The young girl stood at ease under the scorching television lights, and from her throat poured the lovely, liquid notes of “Caro Nome.” Out of camera range, a handsome boy named Eddie Fisher, watched intently. Eddie was probably admiring the throat itself, warm and white and beautiful. The dark, glowing eyes. The pink cheeks.

When the applause had died at last and the hot lights were dimmed, he thanked Anna Maria Alberghetti for appearing on his show. He told her she was terrific. Then he asked, “Look, couldn’t we go out, sort of celebrate?”

The pink deepened charmingly in her cheeks. “I would love to go, Eddie,” Anna Maria said. “Perhaps another time. Tonight I . . . am a little tired. The plane trip here to New York from the Coast, the rehearsals and everything. I hope you understand.”



Anna Maria was still keyed up from her performance, still excited, and it would have been wonderful if the remaining hours of the evening had been spun out of the same glorious excitement. Instead, she quietly returned to her hotel, to dream of what they might have done.

Another plane brought her swiftly back to Hollywood, back to the family with which she shares everything. Everything except the dreams. “I wanted very, very much to go out with Eddie,” she confessed to a confidante. “But . . . I knew my father wouldn’t like it. Still, I do not like to say that I am not yet permitted to go on dates, that I have never had one. So, when I am asked, I make a little excuse.”



Somewhere in the future lies that all-important first date. Never suppose she hasn’t thought.of it often; she would like it to be a dancing date, complete with soft lights, romantic music and Anna Maria in a long, white dress. But the boy is still a misty figure. “Just a plain, quiet boy—it takes intelligence to be quiet.” And if the plain quiet boy were to appear tomorrow, would her parents permit her to go out with him?

“They wouldn’t like it, I know,” Anna Maria says without hesitation, “But there will be no forbidding. It has never come up yet because it hasn’t been important to me.”



Hers is not a forbidding family. There have been rumors that her parents would not permit her the use of make-up, high heels or more mature clothes. “Ridiculous,” says Anna Maria. “I have worn stage make-up since I was six years old, but when I am not working, I like to keep my face clean so the skin can breathe. I like only a little lipstick, and pale, so that it still looks natural. I would look very foolish in sophisticated clothes at my age.” And she will continue to think so—until she falls in love.

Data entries
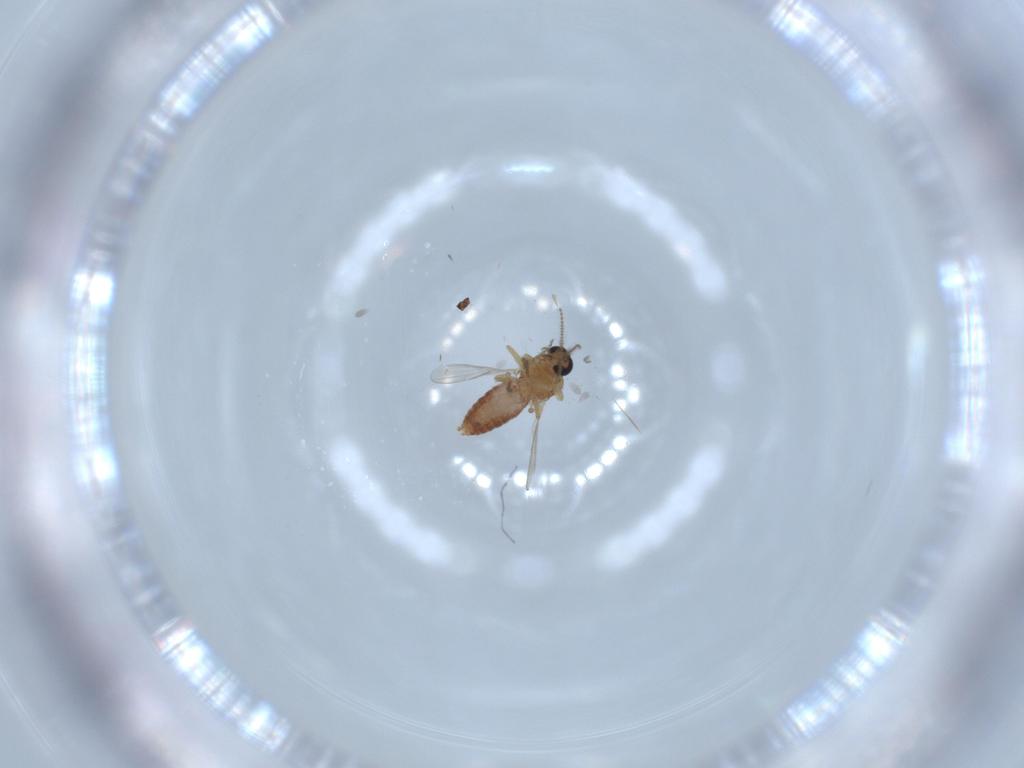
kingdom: Animalia
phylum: Arthropoda
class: Insecta
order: Diptera
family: Ceratopogonidae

● TO DO:
Please answer these questions using the article about Anna Maria Alberghetti above:
(a) What song did Anna Maria sing on Eddie Fisher's show?
(b) What kind of first date would she like?
(c) Since what age has she worn stage make-up?

● ANSWER IN FULL:
(a) "Caro Nome."
(b) A dancing date with soft lights and romantic music, with her in a long, white dress.
(c) Since she was six years old.